By: Atty. Gregorio B. Austral, CPA
The New Year and the legal order of time
Every January, we are surrounded by the language of “fresh starts”: resolutions, promises, and plans. But in a constitutional democracy, the changing of the calendar is more than a sentimental ritual. It reminds us that our public life is governed by rules about time—when laws take effect, when rights prescribe, when elections are held, when penalties change. The new year is a moment to reflect on how the rule of law quietly structures our sense of beginnings and endings, and why it matters that these transitions are anchored in clear legal rules rather than in the whims of those in power.
Lawyers are trained to pay attention to the small print that says when a law “shall take effect.” That clause is not a footnote; it is a safeguard. When the Supreme Court approved the Rules on the Anti-Terrorism Act of 2020 and Related Laws (A.M. No. 22-02-19-SC), it did not leave their operation to guesswork. The Rules provide that they take effect on January 15, 2024, fifteen days after publication in the Official Gazette or in at least two newspapers of national circulation. That kind of clarity—an effective date tied to publication—is how the legal system tells citizens: you have a right to know in advance when the rules change, and government cannot spring new obligations on you overnight.
Timing also determines when the State loses the right to punish. In Republic v. Desierto (G.R. No. 136506, 16 January 2023), the Supreme Court revisited the “blameless ignorance” rule on prescription for anti-graft cases, stressing that prescription begins to run from the commission of the violation, or—if the violation was not known—from its discovery and the institution of proceedings for investigation and punishment. This doctrine protects both public interest and individual rights. It tells public officials that time will not easily wash away corruption hidden from view, but it also tells the State that it cannot sleep on its duty; delay has consequences. The new year, with its instinct for accounting—closing old books, opening new ones—reminds us that justice delayed can become justice denied, not only morally but legally.
The calendar can also soften the harshness of the criminal law. Our Revised Penal Code contains a humane rule: if a new penal law is favorable to the accused, it must be applied retroactively, so long as the person is not a habitual criminal. The Court gave this real bite in Inmates of the New Bilibid Prison, Muntinlupa City v. De Lima (G.R. No. 212719, 25 June 2019), holding that increased good conduct time allowances under a later statute must be applied to qualified prisoners because penal laws favorable to the accused have retroactive effect. More recently, in Dexter Bargado y Morgado v. People (G.R. No. 271081, 29 July 2024), the Court applied the same principle to an election-related prosecution. A law postponing the barangay elections had effectively removed the legal basis for the election period and the related gun-ban regime. Without a validly defined election period, there could be no conviction for the alleged offense. In both cases, the “new year” of a kinder law reached backward in time, cutting short what would otherwise have been longer or even wrongful punishment.

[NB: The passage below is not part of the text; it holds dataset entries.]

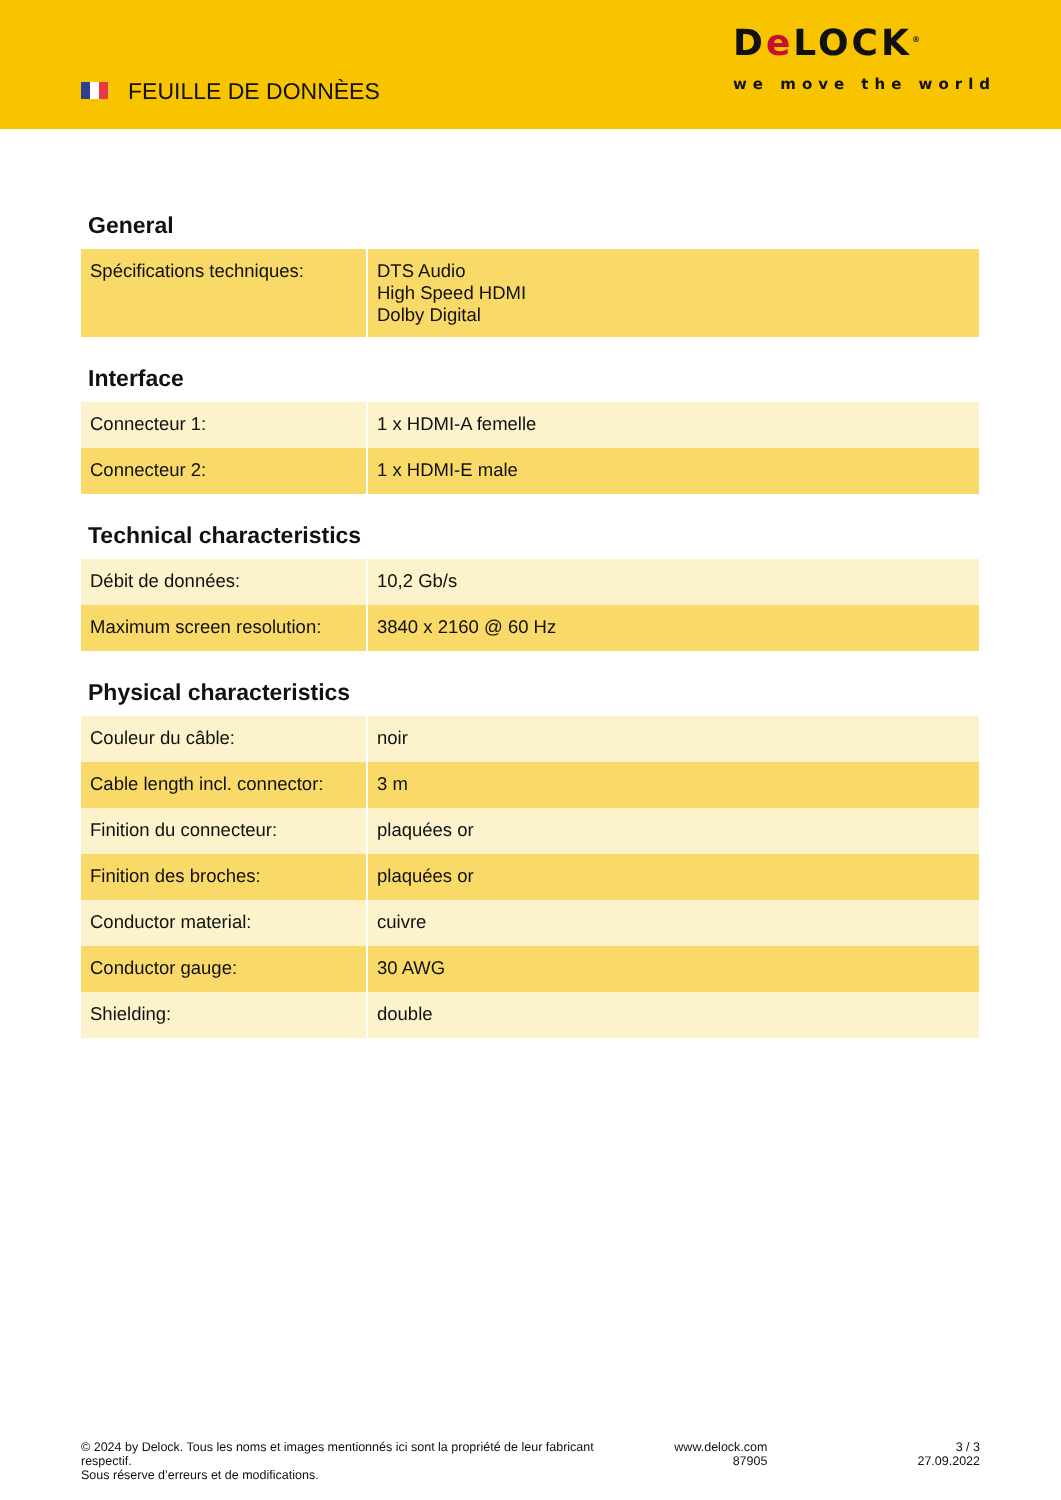FEUILLE DE DONNÈES
De LOCK<sup>®</sup>
we move the world
General
| Spécifications techniques: | DTS Audio High Speed HDMI Dolby Digital |
Interface
| Connecteur 1: | 1 x HDMI-A femelle |
| Connecteur 2: | 1 x HDMI-E male |
Technical characteristics
| Débit de données: | 10,2 Gb/s |
| Maximum screen resolution: | 3840 x 2160 @ 60 Hz |
Physical characteristics
| Couleur du câble: | noir |
| Cable length incl. connector: | 3 m |
| Finition du connecteur: | plaquées or |
| Finition des broches: | plaquées or |
| Conductor material: | cuivre |
| Conductor gauge: | 30 AWG |
| Shielding: | double |
© 2024 by Delock. Tous les noms et images mentionnés ici sont la propriété de leur fabricant respectif.
Sous réserve d’erreurs et de modifications.
www.delock.com
87905
3 / 3
27.09.2022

Even seemingly technical fiscal or administrative adjustments are framed around the passage of years. When Presidential Decree No. 1773 amended the National Internal Revenue Code in 1981, it provided that certain changes in personal exemptions would take effect for the taxable year 1980, while the rest of the decree took effect upon approval. This kind of retroactive application in tax law—designed to cushion inflation’s impact on ordinary taxpayers—shows another face of the rule of law: the ability to adapt to economic realities, but only within announced, legally defined periods. The taxpayer looking back on the year that was can ask, with some certainty: which rules governed my work, my salary, my liabilities?
The turn of the year often invites cynicism: another January, another set of promises that may or may not be kept. Yet the law’s quiet work with dates, effectivity clauses, prescriptive periods, retroactive benefits, and institutional continuity tells a different story. It is a story in which time is not just an enemy that erodes memories and resolves, but also a tool that can be structured to protect rights and temper power. To take the rule of law seriously is to recognize that each new year is not an empty slate. It is a new chapter in a legal narrative that stretches backward and forward, where the choices we make—in legislation, in adjudication, in enforcement—will decide whether time heals injustice or merely helps it hide.